Goal of the exercise — Each entry must appear again exactly as it does in the source.

Saved entries —
++++++++

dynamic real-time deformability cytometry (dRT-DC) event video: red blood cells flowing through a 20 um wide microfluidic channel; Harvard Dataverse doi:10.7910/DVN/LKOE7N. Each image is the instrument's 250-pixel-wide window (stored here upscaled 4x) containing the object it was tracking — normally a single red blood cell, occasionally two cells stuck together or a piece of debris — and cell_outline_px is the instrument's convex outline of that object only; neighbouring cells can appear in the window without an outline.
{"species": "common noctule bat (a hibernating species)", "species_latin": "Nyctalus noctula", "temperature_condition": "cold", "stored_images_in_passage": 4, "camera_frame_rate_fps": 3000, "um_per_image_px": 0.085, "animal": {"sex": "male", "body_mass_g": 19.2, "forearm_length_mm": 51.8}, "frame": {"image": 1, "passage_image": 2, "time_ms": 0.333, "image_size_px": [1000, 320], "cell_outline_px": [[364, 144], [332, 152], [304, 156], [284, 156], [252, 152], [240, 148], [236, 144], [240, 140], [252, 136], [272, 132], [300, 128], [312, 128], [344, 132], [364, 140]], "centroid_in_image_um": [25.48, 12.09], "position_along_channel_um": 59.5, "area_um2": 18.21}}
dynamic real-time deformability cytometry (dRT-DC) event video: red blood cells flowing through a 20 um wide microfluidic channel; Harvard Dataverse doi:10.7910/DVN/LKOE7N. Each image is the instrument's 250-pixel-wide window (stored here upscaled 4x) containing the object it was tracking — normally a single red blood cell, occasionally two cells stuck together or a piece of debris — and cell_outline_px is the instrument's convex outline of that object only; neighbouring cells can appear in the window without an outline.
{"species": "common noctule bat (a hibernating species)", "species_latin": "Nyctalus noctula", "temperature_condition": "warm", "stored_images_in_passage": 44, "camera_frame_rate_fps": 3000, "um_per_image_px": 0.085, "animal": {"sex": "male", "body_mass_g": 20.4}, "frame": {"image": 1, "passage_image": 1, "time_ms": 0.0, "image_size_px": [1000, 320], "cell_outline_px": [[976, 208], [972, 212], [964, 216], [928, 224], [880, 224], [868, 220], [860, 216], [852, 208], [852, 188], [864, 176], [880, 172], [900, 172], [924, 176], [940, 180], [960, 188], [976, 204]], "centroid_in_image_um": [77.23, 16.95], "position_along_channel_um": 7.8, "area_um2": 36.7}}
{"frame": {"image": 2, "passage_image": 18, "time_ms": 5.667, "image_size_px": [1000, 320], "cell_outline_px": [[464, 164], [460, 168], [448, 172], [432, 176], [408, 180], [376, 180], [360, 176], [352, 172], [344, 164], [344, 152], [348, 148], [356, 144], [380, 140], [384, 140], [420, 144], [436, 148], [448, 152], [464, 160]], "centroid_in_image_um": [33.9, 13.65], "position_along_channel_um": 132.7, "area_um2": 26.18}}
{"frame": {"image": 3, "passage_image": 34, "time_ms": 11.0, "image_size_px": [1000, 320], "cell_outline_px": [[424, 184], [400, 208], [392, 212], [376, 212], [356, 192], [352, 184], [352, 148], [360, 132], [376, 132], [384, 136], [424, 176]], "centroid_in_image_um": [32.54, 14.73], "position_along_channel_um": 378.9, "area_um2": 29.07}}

++++++++

Output for this task —
dynamic real-time deformability cytometry (dRT-DC) event video: red blood cells flowing through a 20 um wide microfluidic channel; Harvard Dataverse doi:10.7910/DVN/LKOE7N. Each image is the instrument's 250-pixel-wide window (stored here upscaled 4x) containing the object it was tracking — normally a single red blood cell, occasionally two cells stuck together or a piece of debris — and cell_outline_px is the instrument's convex outline of that object only; neighbouring cells can appear in the window without an outline.
{"species": "common noctule bat (a hibernating species)", "species_latin": "Nyctalus noctula", "temperature_condition": "cold", "stored_images_in_passage": 4, "camera_frame_rate_fps": 3000, "um_per_image_px": 0.085, "animal": {"sex": "male", "body_mass_g": 19.2, "forearm_length_mm": 51.8}, "frame": {"image": 1, "passage_image": 2, "time_ms": 0.333, "image_size_px": [1000, 320], "cell_outline_px": [[364, 144], [332, 152], [304, 156], [284, 156], [252, 152], [240, 148], [236, 144], [240, 140], [252, 136], [272, 132], [300, 128], [312, 128], [344, 132], [364, 140]], "centroid_in_image_um": [25.48, 12.09], "position_along_channel_um": 59.5, "area_um2": 18.21}}
dynamic real-time deformability cytometry (dRT-DC) event video: red blood cells flowing through a 20 um wide microfluidic channel; Harvard Dataverse doi:10.7910/DVN/LKOE7N. Each image is the instrument's 250-pixel-wide window (stored here upscaled 4x) containing the object it was tracking — normally a single red blood cell, occasionally two cells stuck together or a piece of debris — and cell_outline_px is the instrument's convex outline of that object only; neighbouring cells can appear in the window without an outline.
{"species": "common noctule bat (a hibernating species)", "species_latin": "Nyctalus noctula", "temperature_condition": "warm", "stored_images_in_passage": 44, "camera_frame_rate_fps": 3000, "um_per_image_px": 0.085, "animal": {"sex": "male", "body_mass_g": 20.4}, "frame": {"image": 1, "passage_image": 1, "time_ms": 0.0, "image_size_px": [1000, 320], "cell_outline_px": [[976, 208], [972, 212], [964, 216], [928, 224], [880, 224], [868, 220], [860, 216], [852, 208], [852, 188], [864, 176], [880, 172], [900, 172], [924, 176], [940, 180], [960, 188], [976, 204]], "centroid_in_image_um": [77.23, 16.95], "position_along_channel_um": 7.8, "area_um2": 36.7}}
{"frame": {"image": 2, "passage_image": 18, "time_ms": 5.667, "image_size_px": [1000, 320], "cell_outline_px": [[464, 164], [460, 168], [448, 172], [432, 176], [408, 180], [376, 180], [360, 176], [352, 172], [344, 164], [344, 152], [348, 148], [356, 144], [380, 140], [384, 140], [420, 144], [436, 148], [448, 152], [464, 160]], "centroid_in_image_um": [33.9, 13.65], "position_along_channel_um": 132.7, "area_um2": 26.18}}
{"frame": {"image": 3, "passage_image": 34, "time_ms": 11.0, "image_size_px": [1000, 320], "cell_outline_px": [[424, 184], [400, 208], [392, 212], [376, 212], [356, 192], [352, 184], [352, 148], [360, 132], [376, 132], [384, 136], [424, 176]], "centroid_in_image_um": [32.54, 14.73], "position_along_channel_um": 378.9, "area_um2": 29.07}}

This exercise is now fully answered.